*About this exercise:*
Reproduce the records exactly. Leave the pictures out.

*** Record set

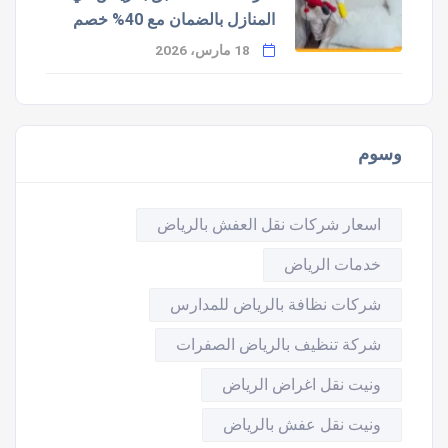
المنازل بالضمان مع 40% خصم
18 مارس، 2026
وسوم
اسعار شركات نقل العفش بالرياض
خدمات الرياض
شركات نظافة بالرياض للمدارس
شركة تنظيف بالرياض الصفرات
ونيت نقل اغراض الرياض
ونيت نقل عفش بالرياض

******

*Task solution:*
المنازل بالضمان مع 40% خصم
18 مارس، 2026
وسوم
اسعار شركات نقل العفش بالرياض
خدمات الرياض
شركات نظافة بالرياض للمدارس
شركة تنظيف بالرياض الصفرات
ونيت نقل اغراض الرياض
ونيت نقل عفش بالرياض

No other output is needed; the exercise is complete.